Eros, o responsável por entrelaçar o caminho dos amantes ao longo da história, tocou suavemente a bochecha de Carlos, o pedaço mais puro do amor. Tantas faces já haviam sido suas, as quais não pertencia-lhe, repugnantes ou sutis. Naquela noite, Eros via sua verdadeira face. Eros o via como ninguém mais conseguira ver e, mesmo tendo encarando-o por apenas alguns segundos, ele tinha certeza que aquela era a melhor visão que tivera em toda sua existência e queria ver todos os dias pelo resto dela.

— Uma vez você me disse que nunca te veriam de verdade, porque nunca ninguém te amaria tão ardentemente para ser visto. Isso foi nos anos 20, eu acho. — Eros se moveu, o suficiente para ficar de frente para o outro. — Você estava errado.

— Pode ir parando com as piadinhas, Eros.

— Suas sobrancelhas são levemente inclinadas pra baixo. Olhos pequenos, castanhos, lindos. Você quase sempre está sorrindo, mesmo quando não deve. Um nariz pitico. Algumas sardas. Eu te vejo, Carlos. Porque eu amo você, seu idiota.

— Eros, eu tô falando séri… — Carlos foi impedido de continuar. Apesar da incredulidade, ele sorriu.
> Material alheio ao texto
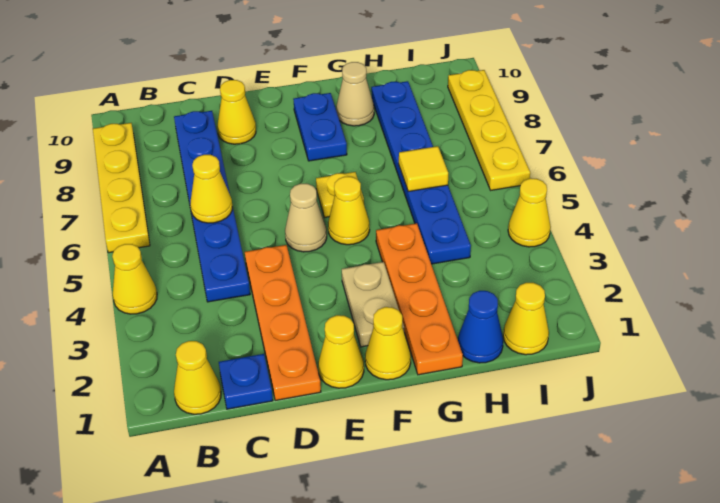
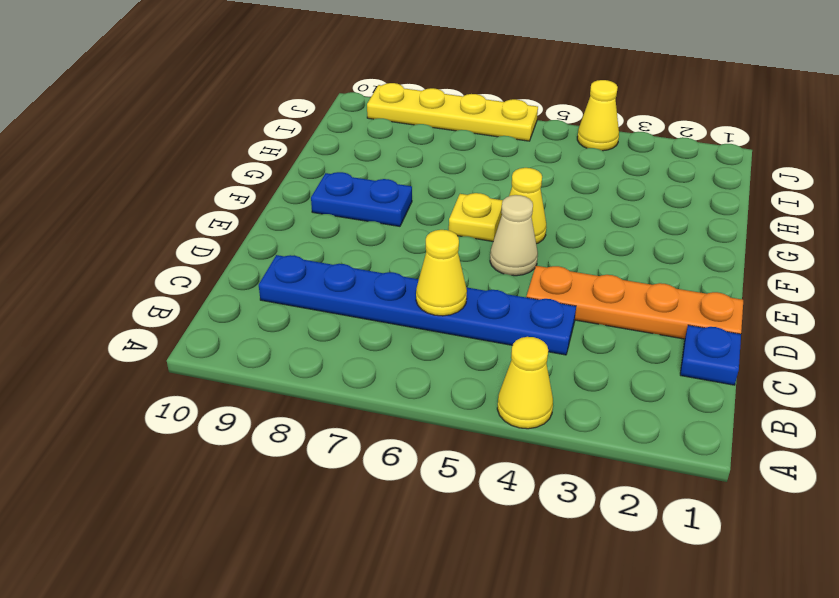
none -> yellow plate A6:A9 level 1
none -> yellow cone B1 level 1
none -> yellow cone D9 level 1

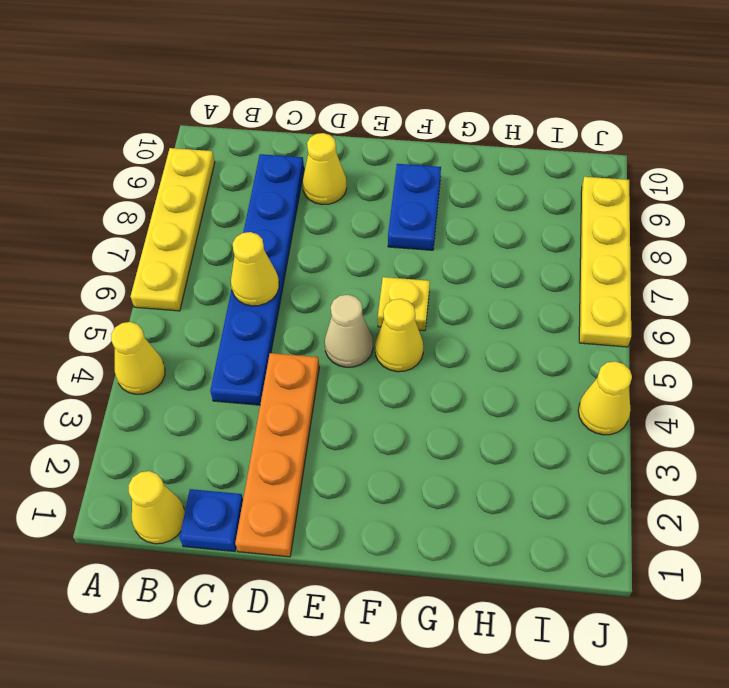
none -> yellow cone E1 level 1
none -> yellow cone F1 level 1
none -> tan plate F2:F3 level 1

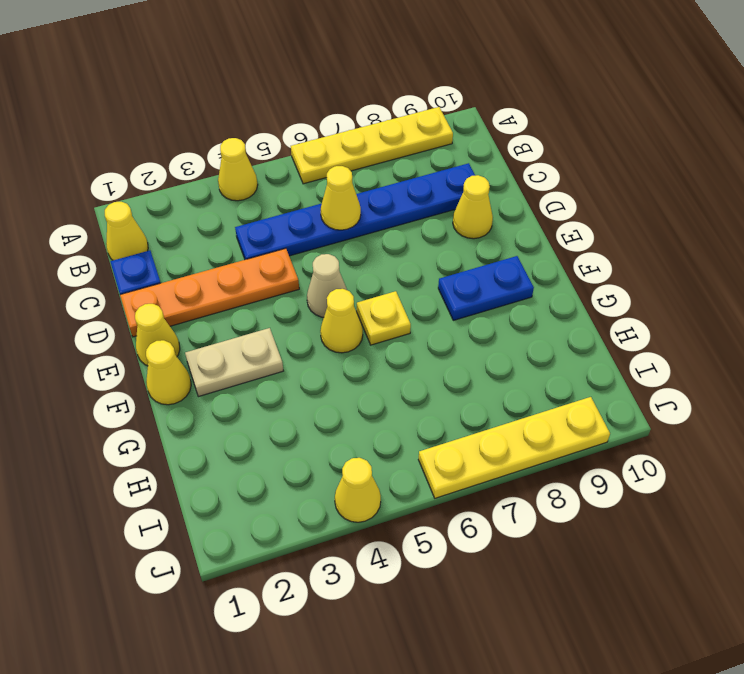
none -> orange plate G1:G4 level 1
none -> tan cone G9 level 1
none -> blue cone H1 level 1

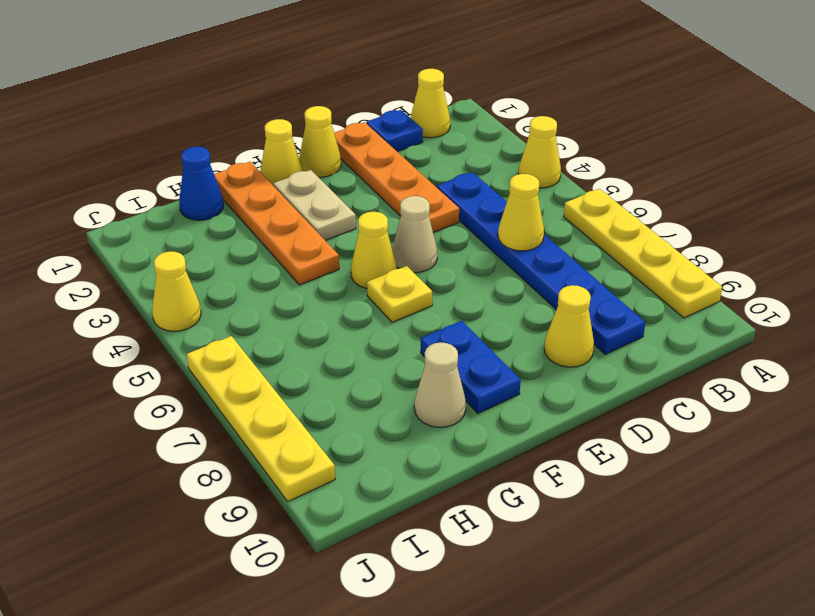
none -> blue plate H4:H9 level 1
none -> yellow cone I1 level 1
none -> yellow tile H6 level 2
— Para além da aparência, você é tudo aquilo que sempre vi nos melhores casais. Aquela feição embebida de paixão. E com você, não preciso observar de longe, porque você está aqui. Todo o amor, o Amor que eu preciso. Você me tem, Carlos Affectus.
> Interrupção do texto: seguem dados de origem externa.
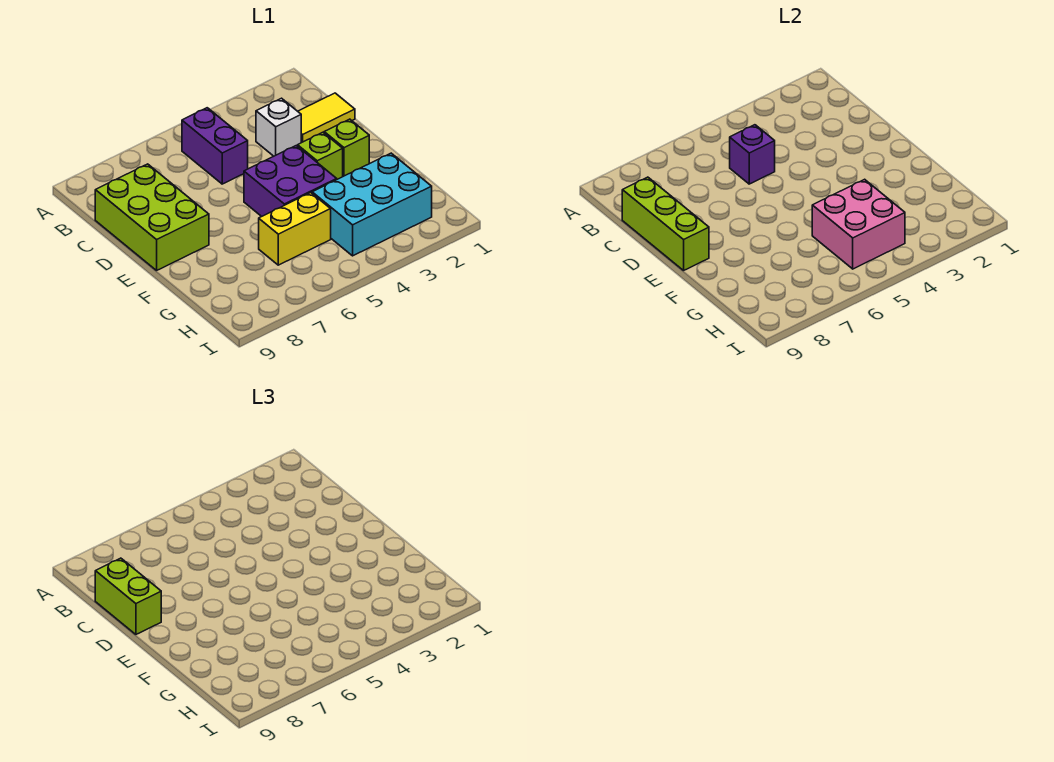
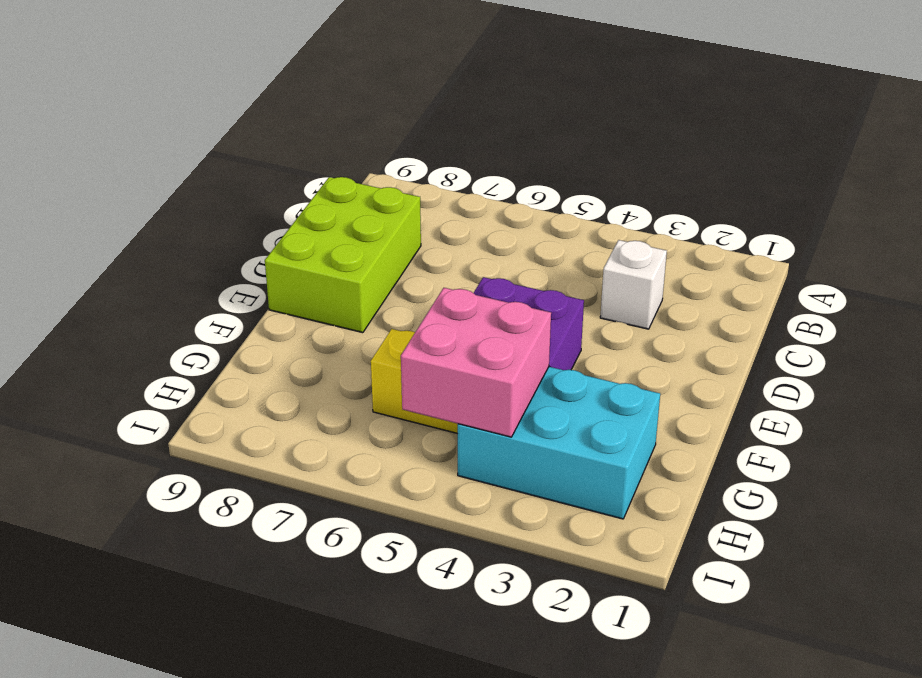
none -> purple brick B5:C5 level 1
none -> yellow tile C1:C2 level 1
none -> lime brick E2 level 1

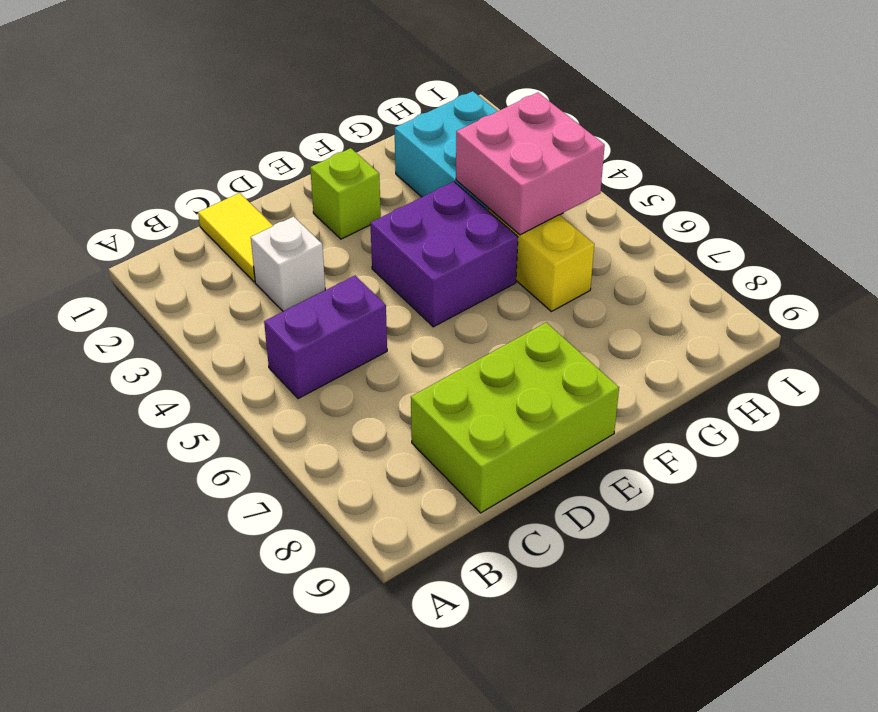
none -> lime brick E3 level 1
none -> purple brick C5 level 2
none -> lime brick C9:E9 level 2

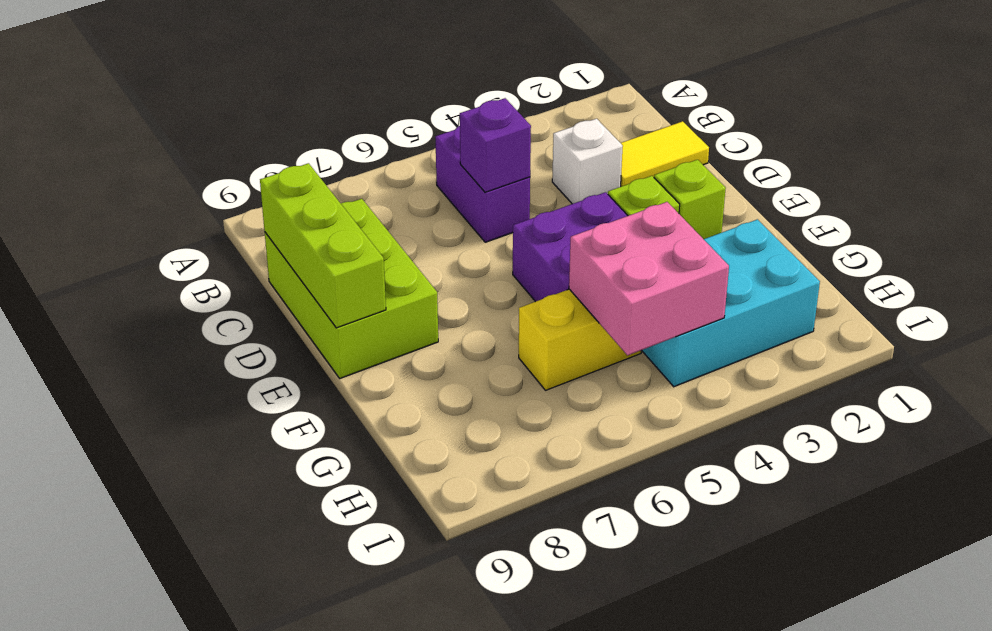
none -> lime brick C9:D9 level 3

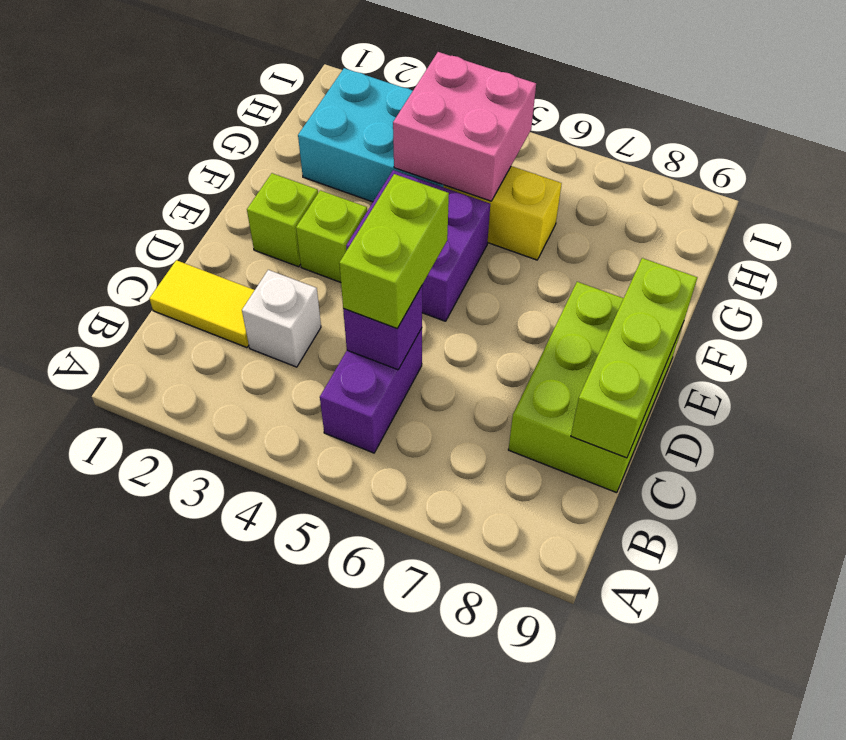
lime brick C5:D5 level 3 -> lime brick C9:D9 level 3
— Você… Demorou cem anos para me falar isso, Eros? — soltou depois de alguns segundos silenciosos.

— Sério que a única coisa que você pegou foi essa?! — Eros riu, incrédulo mas se divertindo com a feição pasma do amado.

— Só me responde.

— Demorei mais de mil anos para te falar isso, Carlos.
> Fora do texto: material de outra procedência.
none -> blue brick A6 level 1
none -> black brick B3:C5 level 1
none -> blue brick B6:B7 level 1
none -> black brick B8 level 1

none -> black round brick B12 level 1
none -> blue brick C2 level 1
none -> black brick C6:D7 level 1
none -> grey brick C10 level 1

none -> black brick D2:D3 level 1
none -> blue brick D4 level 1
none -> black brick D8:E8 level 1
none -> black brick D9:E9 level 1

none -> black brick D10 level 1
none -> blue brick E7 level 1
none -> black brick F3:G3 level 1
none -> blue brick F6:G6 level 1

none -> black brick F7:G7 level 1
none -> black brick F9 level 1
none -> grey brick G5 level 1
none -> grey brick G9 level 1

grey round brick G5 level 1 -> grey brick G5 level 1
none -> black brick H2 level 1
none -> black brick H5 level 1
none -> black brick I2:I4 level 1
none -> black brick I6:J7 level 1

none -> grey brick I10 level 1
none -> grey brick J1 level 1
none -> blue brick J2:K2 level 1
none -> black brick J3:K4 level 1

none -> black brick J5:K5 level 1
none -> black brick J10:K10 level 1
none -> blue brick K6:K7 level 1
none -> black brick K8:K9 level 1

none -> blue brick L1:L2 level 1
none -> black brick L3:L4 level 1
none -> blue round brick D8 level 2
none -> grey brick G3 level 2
— Porra. — Carlos praguejou. — Agora temos muitos clichês românticos para colocar em dia, sabia?

— Você pode, por favor, focar no agora? — foi um sussurro indignado de Eros.

Carlos acenou positivamente à cabeça. Ele virou-se completamente para o amado, permitiu-se tocar o rosto dele com as pontas dos dedos e aproximar seus rostos. Agora tudo parecia meio borrado. Usar óculos tinha suas consequências. Ele podia ver que Eros correspondia ao seu sorriso e ele depositou em sua cintura, para trazê-lo para perto.

— Você também me tem, Eros. — sussurrou, simples e sincero.

O rapaz beijou-o antes que desandasse a falar mais ou fazer perguntas que deixariam-no rindo. Não havia ninguém ali além deles. Eles brilhavam intensamente, envolvidos naquele beijo cheio de pausas para respirar e para se encararem buscando confirmação de que eram reais. Aquilo era real. Eles eram reais. E ali, o rosto de Carlos, do Amor, foi visto pela primeira vez. Por ele. Aquele que era dono de seu coração e alma.